Where Do I Go From Here
I was at the lowest point in my life and it was a challenge just to wake up every day.
I felt as if my life had turned into a bad dream. There was a sense of unreality to everything.
How did I become a widow at 47 years old? How did I come to weigh 267 pounds? A feeling of deep physical and spiritual illness weighed on me every moment. Over a period of five nightmarish years I had lost my career, my home, my husband, and my health. I felt I was losing my sanity.
Thank God for my saving graces in the form of a God that never leaves me no matter the circumstances and a loving family.
As I struggled just to keep putting one foot in front of the other, I knew I needed to start the difficult process of moving on with my life. But how?? I knew I needed to take a positive step in a forward direction. I also knew that my capabilities were limited by my current circumstances.
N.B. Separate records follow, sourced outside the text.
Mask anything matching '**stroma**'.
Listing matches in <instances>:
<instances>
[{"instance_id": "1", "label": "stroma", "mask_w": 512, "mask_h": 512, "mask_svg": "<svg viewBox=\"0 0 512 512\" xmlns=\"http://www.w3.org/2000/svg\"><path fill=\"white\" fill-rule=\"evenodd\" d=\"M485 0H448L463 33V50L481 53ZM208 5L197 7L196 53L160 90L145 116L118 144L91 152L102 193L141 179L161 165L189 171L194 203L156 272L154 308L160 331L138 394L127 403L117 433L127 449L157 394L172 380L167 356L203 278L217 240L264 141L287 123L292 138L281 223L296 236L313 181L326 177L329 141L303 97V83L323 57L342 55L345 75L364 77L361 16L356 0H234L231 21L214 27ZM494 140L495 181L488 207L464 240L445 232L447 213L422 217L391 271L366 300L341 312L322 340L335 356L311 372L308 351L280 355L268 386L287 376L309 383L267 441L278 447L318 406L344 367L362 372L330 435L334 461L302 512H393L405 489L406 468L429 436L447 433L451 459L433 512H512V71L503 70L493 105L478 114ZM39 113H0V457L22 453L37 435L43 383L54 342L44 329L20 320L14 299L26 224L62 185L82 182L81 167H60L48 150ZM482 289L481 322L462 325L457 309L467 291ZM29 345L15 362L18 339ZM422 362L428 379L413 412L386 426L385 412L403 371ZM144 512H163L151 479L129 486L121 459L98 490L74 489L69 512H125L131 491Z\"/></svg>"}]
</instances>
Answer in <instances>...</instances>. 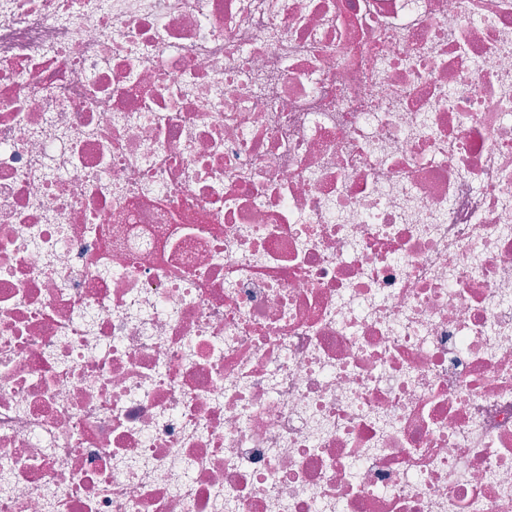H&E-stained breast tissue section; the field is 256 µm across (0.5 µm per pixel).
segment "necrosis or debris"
Returning a JSON list of instances; mask_svg holds the SVG:
<instances>
[{
	"instance_id": "obj_1",
	"label": "necrosis or debris",
	"mask_w": 512,
	"mask_h": 512,
	"mask_svg": "<svg viewBox=\"0 0 512 512\" xmlns=\"http://www.w3.org/2000/svg\"><path fill=\"white\" fill-rule=\"evenodd\" d=\"M0 512H512V0H0Z\"/></svg>"
}]
</instances>
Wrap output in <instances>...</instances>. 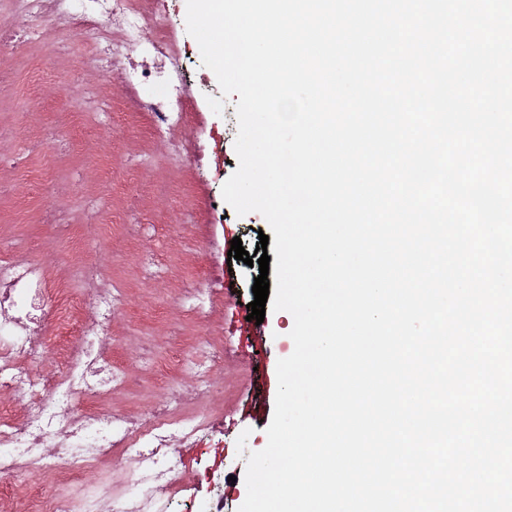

As I searched for answers I came up with the one thing that I felt capable of tackling.
I began my climb back to a meaningful life that feels full and real by working on one thing at a time. I started with my most limiting physical problem - my wheight. I started dealing with what had been a life long struggle with weight issues and had at this point evolved into chronic obesity.
Since I had unsuccessfully tried many things in the past and I knew that at this point in my life I needed drastic measures, I took a drastic step and pursued baratric surgery. Once my mind was made up I knew that I needed to gain forward momentum quickly to keep from sliding back. I jumped right into to finding and pursuing the right medical program.
It took me only three months to get through all the physical and mental tests, evaluations, and changes that were required in order for my insurance and my medical team to approve my surgery. Once I settled on something that I felt capable of doing in order to start moving forward, I was determined and would not let anything deter me. Nothing, not the doubters in my life nor the doubters in my head, could stop me.
I had my surgery just over three years a go. I used this positive change to spur me on to making other positive changes. Although I am very much a work in progress, today I am a physically fit 140 pounds. I have a special Man in my life. My life is full of meaningful work and joyful times with beloved friends and family. I thank God for where I am, where I have been, and where I am going.